Bu konuşmalardan sonra, Paşa ile birlikte atlarla Cizre'ye giderler. Yolda Hamidiye Paşa'sı Bediüzzaman'la hiç konuşmaz. Beni Hanı dedikleri yere gelince, yorgunluktan biraz yatarlar. Uykudan uyanır uyanmaz etrafında bütün Cizre âlimlerinin, kitapları ellerinde beklediklerini görür. Biraz görüştükten sonra çay ikram edilir. Cizreli hocalar, Bediüzzaman'ın isim ve şöhretini işittikleri için hayret ve hayranlık içinde çaylarını bile içmeyi unutmuşlar, Molla Said'i seyrediyorlardı. Bediüzzaman kendi çayını içtikten sonra, dalgın dalgın karşısında bulunan bir, iki âlimin çayını da içer, fakat onlar farkında bile olamazlar. Okumayı ve yazmayı dahi bilmeyen Paşa:
"Ben okumuş biri değilim. Fakat Bediüzzaman'la olan mücadelenizde mağlup olacağınızı şimdi anlıyorum. Zira bakıyorum ki, siz düşünmekten çaylarınızı içmeyi bile unuttunuz. Ama Molla Said kendi çayını içtikten başka, iki üç bardak da sizin çaylarınızı içti."

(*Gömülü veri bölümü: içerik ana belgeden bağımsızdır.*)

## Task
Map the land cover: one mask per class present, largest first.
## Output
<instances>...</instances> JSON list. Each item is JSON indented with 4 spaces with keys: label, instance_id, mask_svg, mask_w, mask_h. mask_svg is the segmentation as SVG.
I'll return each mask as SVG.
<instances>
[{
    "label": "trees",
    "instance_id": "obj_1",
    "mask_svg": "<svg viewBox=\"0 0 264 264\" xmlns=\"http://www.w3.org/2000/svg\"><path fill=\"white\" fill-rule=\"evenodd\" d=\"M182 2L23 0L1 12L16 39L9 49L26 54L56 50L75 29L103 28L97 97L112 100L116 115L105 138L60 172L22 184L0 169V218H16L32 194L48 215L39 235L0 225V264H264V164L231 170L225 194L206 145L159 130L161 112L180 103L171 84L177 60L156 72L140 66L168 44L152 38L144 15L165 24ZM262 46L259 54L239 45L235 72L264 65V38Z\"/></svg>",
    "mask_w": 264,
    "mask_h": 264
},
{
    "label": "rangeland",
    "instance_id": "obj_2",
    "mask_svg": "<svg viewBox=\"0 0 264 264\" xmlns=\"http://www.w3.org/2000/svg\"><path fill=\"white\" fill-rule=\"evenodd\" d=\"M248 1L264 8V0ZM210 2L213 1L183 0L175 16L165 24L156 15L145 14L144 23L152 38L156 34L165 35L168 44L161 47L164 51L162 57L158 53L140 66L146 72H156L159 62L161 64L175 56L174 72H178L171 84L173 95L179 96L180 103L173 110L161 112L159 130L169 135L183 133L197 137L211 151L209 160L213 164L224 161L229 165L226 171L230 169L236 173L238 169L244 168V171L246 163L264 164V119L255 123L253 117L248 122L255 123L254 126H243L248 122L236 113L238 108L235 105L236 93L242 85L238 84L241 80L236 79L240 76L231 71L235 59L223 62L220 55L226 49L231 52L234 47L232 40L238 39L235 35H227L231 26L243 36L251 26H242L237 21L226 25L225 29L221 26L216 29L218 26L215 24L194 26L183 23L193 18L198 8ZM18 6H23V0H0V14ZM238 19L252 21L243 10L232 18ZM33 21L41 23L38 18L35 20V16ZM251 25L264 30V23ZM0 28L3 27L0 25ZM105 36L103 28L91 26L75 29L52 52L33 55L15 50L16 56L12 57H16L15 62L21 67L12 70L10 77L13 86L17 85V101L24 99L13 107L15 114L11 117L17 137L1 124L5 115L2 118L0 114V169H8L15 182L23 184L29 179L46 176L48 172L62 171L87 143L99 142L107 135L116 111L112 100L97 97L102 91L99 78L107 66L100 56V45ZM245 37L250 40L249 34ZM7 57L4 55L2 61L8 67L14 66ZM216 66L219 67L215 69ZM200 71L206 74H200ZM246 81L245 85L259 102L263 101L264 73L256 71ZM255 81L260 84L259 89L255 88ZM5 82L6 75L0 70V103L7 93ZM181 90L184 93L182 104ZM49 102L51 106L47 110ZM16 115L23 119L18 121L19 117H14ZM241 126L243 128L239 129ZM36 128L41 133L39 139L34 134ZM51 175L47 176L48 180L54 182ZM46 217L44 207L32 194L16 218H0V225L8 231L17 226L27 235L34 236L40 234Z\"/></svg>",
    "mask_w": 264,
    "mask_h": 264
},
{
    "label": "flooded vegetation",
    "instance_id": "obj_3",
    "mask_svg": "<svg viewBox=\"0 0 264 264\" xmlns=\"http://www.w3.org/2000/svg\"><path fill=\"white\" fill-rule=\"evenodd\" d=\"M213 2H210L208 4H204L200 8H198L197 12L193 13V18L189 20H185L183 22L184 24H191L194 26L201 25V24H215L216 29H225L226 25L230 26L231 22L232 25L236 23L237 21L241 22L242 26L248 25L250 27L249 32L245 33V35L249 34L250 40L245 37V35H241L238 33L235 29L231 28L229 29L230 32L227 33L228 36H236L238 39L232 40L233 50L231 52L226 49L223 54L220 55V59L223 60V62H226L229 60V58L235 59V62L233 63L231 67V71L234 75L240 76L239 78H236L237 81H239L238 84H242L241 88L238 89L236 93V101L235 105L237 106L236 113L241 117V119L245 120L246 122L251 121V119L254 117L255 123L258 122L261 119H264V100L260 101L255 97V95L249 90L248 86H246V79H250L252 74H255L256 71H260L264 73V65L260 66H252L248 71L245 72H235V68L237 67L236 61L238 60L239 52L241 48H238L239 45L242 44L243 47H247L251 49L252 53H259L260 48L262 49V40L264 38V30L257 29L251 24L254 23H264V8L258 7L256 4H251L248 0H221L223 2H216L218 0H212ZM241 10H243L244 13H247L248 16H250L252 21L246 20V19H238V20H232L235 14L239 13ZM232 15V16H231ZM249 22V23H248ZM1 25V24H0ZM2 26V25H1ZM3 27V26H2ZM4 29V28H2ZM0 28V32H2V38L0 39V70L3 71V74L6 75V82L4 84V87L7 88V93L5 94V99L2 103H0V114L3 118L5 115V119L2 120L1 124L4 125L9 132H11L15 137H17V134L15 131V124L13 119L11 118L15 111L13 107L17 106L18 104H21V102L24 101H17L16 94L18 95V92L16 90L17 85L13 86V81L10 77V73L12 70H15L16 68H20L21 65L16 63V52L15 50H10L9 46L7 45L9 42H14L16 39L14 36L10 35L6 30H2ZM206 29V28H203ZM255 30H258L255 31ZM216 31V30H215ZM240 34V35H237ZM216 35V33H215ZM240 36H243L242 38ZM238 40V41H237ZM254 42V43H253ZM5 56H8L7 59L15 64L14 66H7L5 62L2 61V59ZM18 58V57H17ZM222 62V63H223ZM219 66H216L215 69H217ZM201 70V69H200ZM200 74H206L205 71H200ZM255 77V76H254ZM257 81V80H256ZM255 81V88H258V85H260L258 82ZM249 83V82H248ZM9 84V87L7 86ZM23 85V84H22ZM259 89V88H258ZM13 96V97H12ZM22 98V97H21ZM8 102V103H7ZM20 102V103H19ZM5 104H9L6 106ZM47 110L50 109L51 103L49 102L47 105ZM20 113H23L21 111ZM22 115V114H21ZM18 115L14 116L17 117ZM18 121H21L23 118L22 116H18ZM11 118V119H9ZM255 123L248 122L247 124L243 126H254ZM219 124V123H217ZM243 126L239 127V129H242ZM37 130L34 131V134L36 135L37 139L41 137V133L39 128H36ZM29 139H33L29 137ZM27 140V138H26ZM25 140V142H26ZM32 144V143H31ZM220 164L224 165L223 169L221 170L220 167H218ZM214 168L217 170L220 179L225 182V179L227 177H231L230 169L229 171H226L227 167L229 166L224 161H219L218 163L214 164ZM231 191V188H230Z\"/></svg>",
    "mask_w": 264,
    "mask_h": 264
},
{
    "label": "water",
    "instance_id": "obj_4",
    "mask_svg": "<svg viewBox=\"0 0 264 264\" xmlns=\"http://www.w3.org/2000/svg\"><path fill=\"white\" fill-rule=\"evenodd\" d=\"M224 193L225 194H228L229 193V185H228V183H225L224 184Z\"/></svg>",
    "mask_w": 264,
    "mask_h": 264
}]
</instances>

Bundan sonra biraz şakalar yapıldı. Molla Said alimlere hitaben:
"Efendiler! Bendeniz vadetmişim, hiç kimseye sual sormam, binaenaleyh suallerinizi bekliyorum."
Hocalar "Kab-ı kavseyn" meselesi dahil kırk kadar sual sorarlar. Bütün sorulara cevap veren Bediüzzaman bir sualin cevabını yanlış söylediği halde karşısındakiler tasdik etmişlerdi. Münazara meclisi dağılınca, Bediüzzaman hemen arkalarından koşarak:
"Affedersiniz, bir sualin cevabını yanlış söylediğim halde, farkına varmadınız!" diyerek verdiği cevabın yanlışlığını gösteriyor ve doğru cevabı veriyordu. Cizre alimleri:
"İşte şimdi hakkiyle bizi tam mağlup ettin!" dediler. Bu hocalardan bazıları, daha sonraları Molla Said'den ders almaya başlamışlardı.
Bundan sonra Hamidiye Paşası söz verdiği tüfeği hediye eder ve namaz kılmaya başlar.